VB-G RAM G replacing MGNREGA shifts 40% costs to states, hiking burden from Rs 10K to Rs 41K crore based on FY25 data.

The Viksit Bharat – Guarantee for Rozgar and Ajeevika Mission (Gramin) Act (VB-G RAM G) scraps MGNREGA amid opposition outcry, promising 125 workdays, timely wages, and reforms. However, it slams states with heavier finances through a 60-40 Centre-state split for general states (10% for hilly/North-East) across all costs—wages, materials, admin. Plus, fixed “normative allocations” force states to foot extras.

This revamp reallocates risk downward, straining budgets already choked by salaries and debt.

MGNREGA vs VB-G RAM G: Cost Shift Breakdown

MGNREGA shielded states: Centre paid 100% wages, 75% materials, 6% admin. VB-G RAM G equalizes at 40% state share everywhere.

FY25 saw Rs 1.19 lakh crore total spend (Rs 86K crore Centre budget + state extras + liabilities). 5.78 crore households (38% registered) averaged 50 days.

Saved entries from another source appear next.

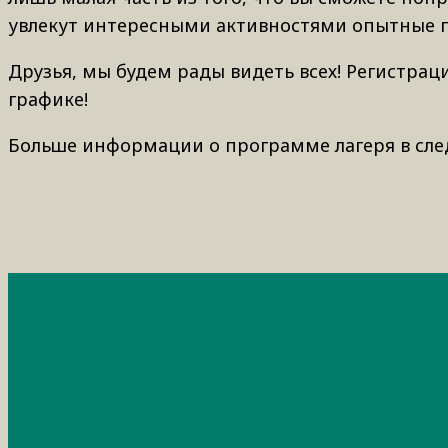
увлекут интересными активностями опытные пе
Друзья, мы будем рады видеть всех! Регистрац
графике!
Больше информации о программе лагеря в сле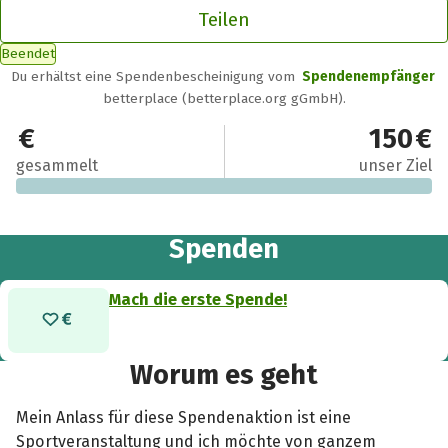
Teilen
Beendet
Du erhältst eine Spendenbescheinigung vom
Spendenempfänger
betterplace (betterplace.org gGmbH).
0 €
150 €
gesammelt
unser Ziel
Spenden
Mach die erste Spende!
Worum es geht
Mein Anlass für diese Spendenaktion ist eine
Sportveranstaltung und ich möchte von ganzem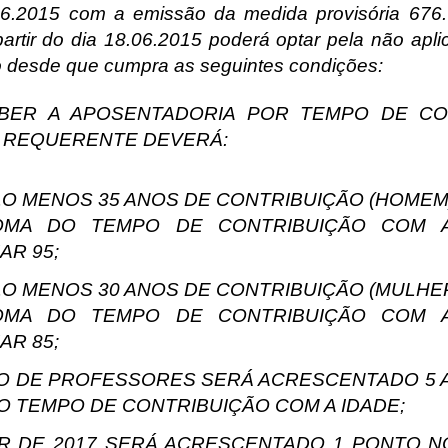
.06.2015 com a emissão da medida provisória 676
artir do dia 18.06.2015 poderá optar pela não apli
o desde que cumpra as seguintes condições:
BER A APOSENTADORIA POR TEMPO DE CO
O REQUERENTE DEVERÁ:
LO MENOS 35 ANOS DE CONTRIBUIÇÃO (HOMEM
OMA DO TEMPO DE CONTRIBUIÇÃO COM A
AR 95;
LO MENOS 30 ANOS DE CONTRIBUIÇÃO (MULHE
OMA DO TEMPO DE CONTRIBUIÇÃO COM A
AR 85;
O DE PROFESSORES SERÁ ACRESCENTADO 5 
O TEMPO DE CONTRIBUIÇÃO COM A IDADE;
IR DE 2017 SERÁ ACRESCENTADO 1 PONTO N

Under VB-G RAM G rules, states (excl. West Bengal) face Rs 41,494 crore on wages/materials alone—up from Rs 10,120 crore (4X jump). Wages alone: Rs 26,000+ crore hit.

Kerala, Jharkhand, Tamil Nadu suffer most; Haryana, Rajasthan least. Hilly states gain on materials (10% vs 25%, saving Rs 610 crore total).

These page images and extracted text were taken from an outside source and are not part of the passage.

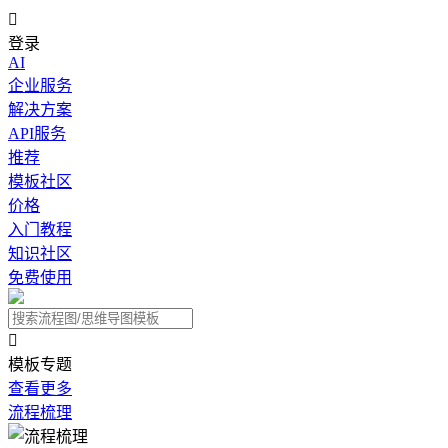

登录
AI
企业服务
解决方案
API服务
推荐
模板社区
价格
入门教程
知识社区
免费使用

模板专题
查看更多
流程梳理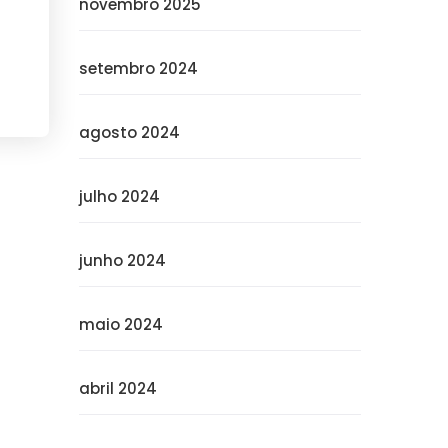
novembro 2025
setembro 2024
agosto 2024
julho 2024
junho 2024
maio 2024
abril 2024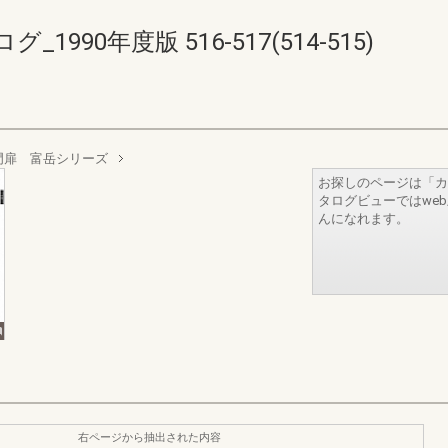
90年度版 516-517(514-515)
門扉 富岳シリーズ
お探しのページは「カ
タログビューではwe
んになれます。
右ページから抽出された内容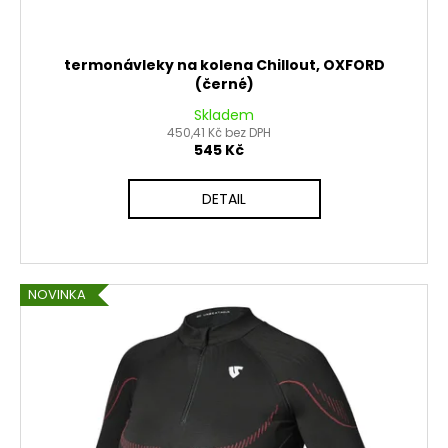
termonávleky na kolena Chillout, OXFORD
(černé)
Skladem
450,41 Kč bez DPH
545 Kč
DETAIL
NOVINKA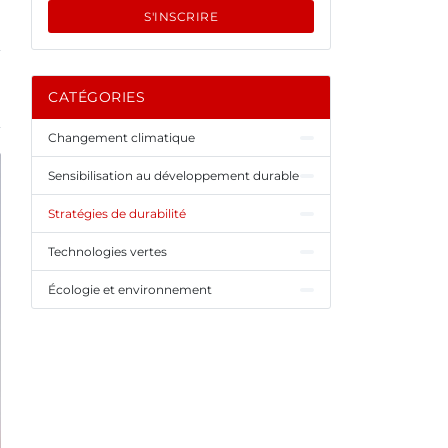
S'INSCRIRE
CATÉGORIES
Changement climatique
Sensibilisation au développement durable
Stratégies de durabilité
Technologies vertes
Écologie et environnement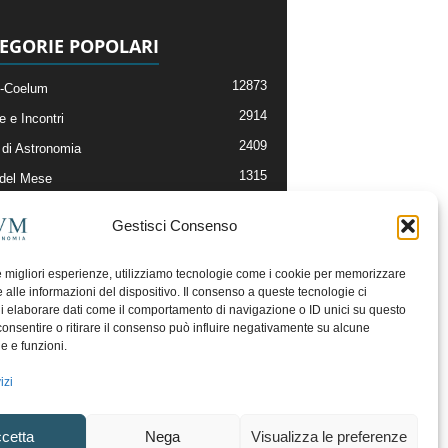
EGORIE POPOLARI
12873
-Coelum
2914
e e Incontri
2409
di Astronomia
1315
 del Mese
365
nomia, Astrofisica e Cosmologia
Gestisci Consenso
268
li e Risorse On-Line
192
og della Redazione
le migliori esperienze, utilizziamo tecnologie come i cookie per memorizzare
 alle informazioni del dispositivo. Il consenso a queste tecnologie ci
i elaborare dati come il comportamento di navigazione o ID unici su questo
consentire o ritirare il consenso può influire negativamente su alcune
he e funzioni.
izi
cetta
Nega
Visualizza le preferenze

Cost ComponentMGNREGA State Share (FY25)VB-G RAM G Est. (FY25)Increase
WagesRs 0Rs 26,000+ croreNew
MaterialsRs 10,120 crore totalRs 14,676 crore total+45%
Total (ex-WB)Rs 10,120 croreRs 41,494 crore+310%

States Under Siege: Debt and Committed Spending

States grapple moderate revenue growth and high debt. Committed costs (salaries, pensions, interest) devour budgets: Kerala (69%), Tamil Nadu (61%), Rajasthan (54%) in FY26.

Extra Rs 1,200-3,000 crore per program rivals health/education outlays in poorer states. Borrowings fill gaps—Punjab (52% receipts), Jharkhand (14%).

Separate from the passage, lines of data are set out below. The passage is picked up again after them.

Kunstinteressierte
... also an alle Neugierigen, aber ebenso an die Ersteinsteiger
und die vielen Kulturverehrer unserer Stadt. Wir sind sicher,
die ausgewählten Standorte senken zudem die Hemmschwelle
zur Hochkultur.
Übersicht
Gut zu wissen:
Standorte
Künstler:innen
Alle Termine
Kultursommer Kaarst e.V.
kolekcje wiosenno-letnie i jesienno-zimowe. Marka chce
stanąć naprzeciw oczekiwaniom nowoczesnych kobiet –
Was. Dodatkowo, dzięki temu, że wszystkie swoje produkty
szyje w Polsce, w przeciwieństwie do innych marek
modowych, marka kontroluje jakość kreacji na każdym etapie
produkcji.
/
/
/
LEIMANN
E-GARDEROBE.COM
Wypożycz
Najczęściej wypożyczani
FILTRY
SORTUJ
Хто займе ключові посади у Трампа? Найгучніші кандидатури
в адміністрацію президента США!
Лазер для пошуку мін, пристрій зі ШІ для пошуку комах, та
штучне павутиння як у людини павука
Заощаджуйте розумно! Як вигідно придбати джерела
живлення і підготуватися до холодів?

Question: Can states handle 125 days? Demand surges (like COVID FY21: Rs 1.11 lakh crore) now risk state collapse post-normative cap.

125-Day Promise: Guarantee or Aspiration?

VB-G RAM G eyes 125 days, doubling FY25’s Rs 1.25 lakh crore FY27 allocation if scaled. States fund overflows, capping access in distress.

Even conservative FY25 math (50 days, old wages) quadruples costs. Full rollout demands Centre hikes or state cuts elsewhere—echoing XVI Finance Commission’s 41-50% devolution plea amid cess squeezes.

Regional Winners and Losers

High Burden States: Kerala (Rs 1,243 crore wages, 66 days/household), Tamil Nadu (Rs 3,350 crore), Jharkhand.

Low Impact: Haryana, Rajasthan, Telangana, UP.

Relief Zone: North-East/hilly (material savings).

This pre-commits fiscal space sans transfer boosts, turning “guarantee” conditional.

Q&A: Fiscal Traps Exposed

Q: Why the opposition fury over repeal?
A: MGNREGA buffered states; VB-G RAM G dumps risk amid rural distress.

Q: How does normative allocation work?
A: Centre sets yearly caps via “objective parameters”; states pay beyond.

Q: Impact on 125-day expansion?
A: States finance surges or ration jobs—Covid-like spikes become unaffordable.

Q: Any state winners?
A: Hilly areas cut material costs 60%; general states face uniform hikes.

FAQ

What triggered MGNREGA protests?
Opposition decries eroded safety net; states fear bankruptcy from cost shifts.

Can states borrow to cover gaps?
Yes, but debt loads (Punjab 52%) risk spirals, crowding social spending.

Will Centre adjust allocations?
Unclear—XVI FC pushes higher devolution; VB-G RAM G locks state shares.

How does this hit rural poor?
Capped work in distress risks job denial, undermining entitlement core.

VB-G RAM G innovates but fiscal math alarms. States demand funding clarity as rural needs mount. Watch Finance Commission fallout.